**Task instructions**
Line by line, please look for the word "lines" in the following records, then copy each line you find it in.

**Records supplied**
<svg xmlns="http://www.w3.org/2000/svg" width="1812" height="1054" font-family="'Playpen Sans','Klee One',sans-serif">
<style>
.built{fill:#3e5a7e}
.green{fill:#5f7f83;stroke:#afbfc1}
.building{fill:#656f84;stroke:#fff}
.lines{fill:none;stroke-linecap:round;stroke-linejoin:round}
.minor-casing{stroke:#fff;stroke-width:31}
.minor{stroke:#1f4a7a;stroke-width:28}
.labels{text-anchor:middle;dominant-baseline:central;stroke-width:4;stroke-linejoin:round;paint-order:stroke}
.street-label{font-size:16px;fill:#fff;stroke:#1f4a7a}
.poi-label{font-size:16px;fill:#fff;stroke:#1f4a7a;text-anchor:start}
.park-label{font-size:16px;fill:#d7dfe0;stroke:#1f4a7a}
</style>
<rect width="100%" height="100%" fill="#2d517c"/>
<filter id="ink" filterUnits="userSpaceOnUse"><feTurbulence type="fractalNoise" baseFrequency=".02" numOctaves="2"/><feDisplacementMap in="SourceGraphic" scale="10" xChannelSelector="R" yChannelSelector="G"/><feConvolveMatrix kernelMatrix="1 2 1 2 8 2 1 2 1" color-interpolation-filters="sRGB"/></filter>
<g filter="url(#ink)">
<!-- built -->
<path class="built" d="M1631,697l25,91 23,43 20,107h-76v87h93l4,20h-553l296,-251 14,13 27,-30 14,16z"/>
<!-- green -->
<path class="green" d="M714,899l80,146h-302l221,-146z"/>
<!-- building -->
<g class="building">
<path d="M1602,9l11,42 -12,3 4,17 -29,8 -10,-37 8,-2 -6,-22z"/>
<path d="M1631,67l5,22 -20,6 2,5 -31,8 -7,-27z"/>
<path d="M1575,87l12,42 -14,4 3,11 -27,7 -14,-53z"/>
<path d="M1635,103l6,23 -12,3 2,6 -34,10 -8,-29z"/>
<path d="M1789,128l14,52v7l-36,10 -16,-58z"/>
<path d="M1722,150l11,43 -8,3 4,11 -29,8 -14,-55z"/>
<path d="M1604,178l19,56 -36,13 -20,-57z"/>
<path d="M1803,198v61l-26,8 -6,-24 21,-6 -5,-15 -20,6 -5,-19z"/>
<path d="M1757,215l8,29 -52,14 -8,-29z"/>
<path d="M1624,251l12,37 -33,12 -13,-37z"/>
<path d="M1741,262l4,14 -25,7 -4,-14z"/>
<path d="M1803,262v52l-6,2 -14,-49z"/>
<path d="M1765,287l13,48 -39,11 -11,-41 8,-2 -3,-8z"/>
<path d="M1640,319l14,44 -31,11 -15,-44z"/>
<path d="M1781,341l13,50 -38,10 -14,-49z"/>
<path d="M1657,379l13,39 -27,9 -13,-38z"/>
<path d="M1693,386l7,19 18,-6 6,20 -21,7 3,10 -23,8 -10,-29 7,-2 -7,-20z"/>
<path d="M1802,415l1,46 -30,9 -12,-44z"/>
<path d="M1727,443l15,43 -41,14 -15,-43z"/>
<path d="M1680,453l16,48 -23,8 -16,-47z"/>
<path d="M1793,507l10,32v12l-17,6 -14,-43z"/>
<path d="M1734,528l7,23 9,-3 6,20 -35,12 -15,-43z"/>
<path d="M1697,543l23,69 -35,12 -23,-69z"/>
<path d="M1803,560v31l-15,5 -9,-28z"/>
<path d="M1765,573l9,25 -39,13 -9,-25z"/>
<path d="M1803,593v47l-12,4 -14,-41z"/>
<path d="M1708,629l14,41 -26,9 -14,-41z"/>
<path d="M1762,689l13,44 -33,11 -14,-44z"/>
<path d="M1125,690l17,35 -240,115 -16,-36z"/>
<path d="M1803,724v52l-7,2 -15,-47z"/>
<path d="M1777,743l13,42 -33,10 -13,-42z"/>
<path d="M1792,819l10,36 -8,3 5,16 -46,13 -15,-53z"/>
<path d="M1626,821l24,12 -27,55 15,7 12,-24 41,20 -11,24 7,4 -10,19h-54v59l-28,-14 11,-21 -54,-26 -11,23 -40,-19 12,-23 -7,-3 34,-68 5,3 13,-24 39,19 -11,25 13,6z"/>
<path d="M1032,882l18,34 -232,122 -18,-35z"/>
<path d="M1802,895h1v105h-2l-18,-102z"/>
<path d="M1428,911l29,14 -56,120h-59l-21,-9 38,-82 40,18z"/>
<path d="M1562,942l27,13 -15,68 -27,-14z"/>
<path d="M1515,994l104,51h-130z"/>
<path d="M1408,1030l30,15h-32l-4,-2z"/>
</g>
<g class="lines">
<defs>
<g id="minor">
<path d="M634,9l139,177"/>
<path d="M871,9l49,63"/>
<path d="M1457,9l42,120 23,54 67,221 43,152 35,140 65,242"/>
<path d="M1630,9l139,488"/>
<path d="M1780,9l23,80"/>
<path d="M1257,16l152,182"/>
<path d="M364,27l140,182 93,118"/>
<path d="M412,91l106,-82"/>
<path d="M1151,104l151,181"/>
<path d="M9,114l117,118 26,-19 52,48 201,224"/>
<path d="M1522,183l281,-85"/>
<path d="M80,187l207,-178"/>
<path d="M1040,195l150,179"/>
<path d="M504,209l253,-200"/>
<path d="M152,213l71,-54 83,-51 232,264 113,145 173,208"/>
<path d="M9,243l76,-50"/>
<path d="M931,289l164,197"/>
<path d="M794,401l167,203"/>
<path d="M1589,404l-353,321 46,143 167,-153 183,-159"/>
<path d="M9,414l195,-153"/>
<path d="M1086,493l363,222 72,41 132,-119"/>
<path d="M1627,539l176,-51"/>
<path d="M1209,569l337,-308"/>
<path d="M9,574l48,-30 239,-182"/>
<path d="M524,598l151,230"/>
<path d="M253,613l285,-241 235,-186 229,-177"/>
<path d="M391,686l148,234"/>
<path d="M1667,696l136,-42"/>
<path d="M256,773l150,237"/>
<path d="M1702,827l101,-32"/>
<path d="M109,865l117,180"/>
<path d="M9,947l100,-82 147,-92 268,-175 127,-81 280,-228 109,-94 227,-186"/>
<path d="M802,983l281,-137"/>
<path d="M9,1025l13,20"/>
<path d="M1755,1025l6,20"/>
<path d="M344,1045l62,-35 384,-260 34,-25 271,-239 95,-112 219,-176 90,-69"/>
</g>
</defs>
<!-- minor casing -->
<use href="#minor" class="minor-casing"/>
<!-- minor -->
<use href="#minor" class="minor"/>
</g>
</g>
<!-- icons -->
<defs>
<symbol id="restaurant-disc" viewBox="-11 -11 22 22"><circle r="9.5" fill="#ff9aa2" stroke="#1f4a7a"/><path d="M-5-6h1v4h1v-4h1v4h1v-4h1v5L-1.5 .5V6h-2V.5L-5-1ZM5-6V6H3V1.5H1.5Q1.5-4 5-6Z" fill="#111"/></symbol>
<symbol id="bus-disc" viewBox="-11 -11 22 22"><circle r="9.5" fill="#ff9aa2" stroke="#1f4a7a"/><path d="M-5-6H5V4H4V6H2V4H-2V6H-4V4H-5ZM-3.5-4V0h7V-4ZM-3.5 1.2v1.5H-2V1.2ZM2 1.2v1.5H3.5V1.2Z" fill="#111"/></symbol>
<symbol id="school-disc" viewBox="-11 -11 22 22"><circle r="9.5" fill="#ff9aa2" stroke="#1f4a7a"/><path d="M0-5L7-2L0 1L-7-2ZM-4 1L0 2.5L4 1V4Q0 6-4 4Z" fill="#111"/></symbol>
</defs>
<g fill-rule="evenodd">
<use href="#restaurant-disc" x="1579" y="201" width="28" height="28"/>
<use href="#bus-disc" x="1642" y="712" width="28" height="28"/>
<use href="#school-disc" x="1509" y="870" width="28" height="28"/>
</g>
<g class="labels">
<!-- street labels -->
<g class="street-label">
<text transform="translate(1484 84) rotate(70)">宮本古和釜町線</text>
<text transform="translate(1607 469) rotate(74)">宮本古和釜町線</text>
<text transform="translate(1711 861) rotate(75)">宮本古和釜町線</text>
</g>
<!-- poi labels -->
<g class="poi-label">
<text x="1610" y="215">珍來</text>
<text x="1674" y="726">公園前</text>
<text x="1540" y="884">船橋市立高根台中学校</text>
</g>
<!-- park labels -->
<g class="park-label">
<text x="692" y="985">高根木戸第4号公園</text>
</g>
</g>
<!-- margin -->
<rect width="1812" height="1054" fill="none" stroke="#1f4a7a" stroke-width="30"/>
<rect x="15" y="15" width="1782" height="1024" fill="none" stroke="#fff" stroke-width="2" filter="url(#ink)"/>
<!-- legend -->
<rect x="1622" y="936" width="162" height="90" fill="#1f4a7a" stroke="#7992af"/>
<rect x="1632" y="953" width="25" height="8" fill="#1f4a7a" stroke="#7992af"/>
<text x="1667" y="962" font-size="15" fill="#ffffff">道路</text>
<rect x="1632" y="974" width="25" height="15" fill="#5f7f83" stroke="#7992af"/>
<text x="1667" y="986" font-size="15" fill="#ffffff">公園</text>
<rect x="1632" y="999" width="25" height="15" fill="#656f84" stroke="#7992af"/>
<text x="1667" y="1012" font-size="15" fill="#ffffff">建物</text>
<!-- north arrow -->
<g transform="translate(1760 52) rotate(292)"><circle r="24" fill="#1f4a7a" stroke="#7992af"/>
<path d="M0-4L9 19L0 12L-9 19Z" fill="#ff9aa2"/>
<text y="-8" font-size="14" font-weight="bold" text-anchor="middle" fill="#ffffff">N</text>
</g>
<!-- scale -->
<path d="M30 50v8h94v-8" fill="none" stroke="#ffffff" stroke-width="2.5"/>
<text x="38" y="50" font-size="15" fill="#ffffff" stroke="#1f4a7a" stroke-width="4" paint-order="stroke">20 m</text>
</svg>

**Written answer**
.lines{fill:none;stroke-linecap:round;stroke-linejoin:round}
<g class="lines">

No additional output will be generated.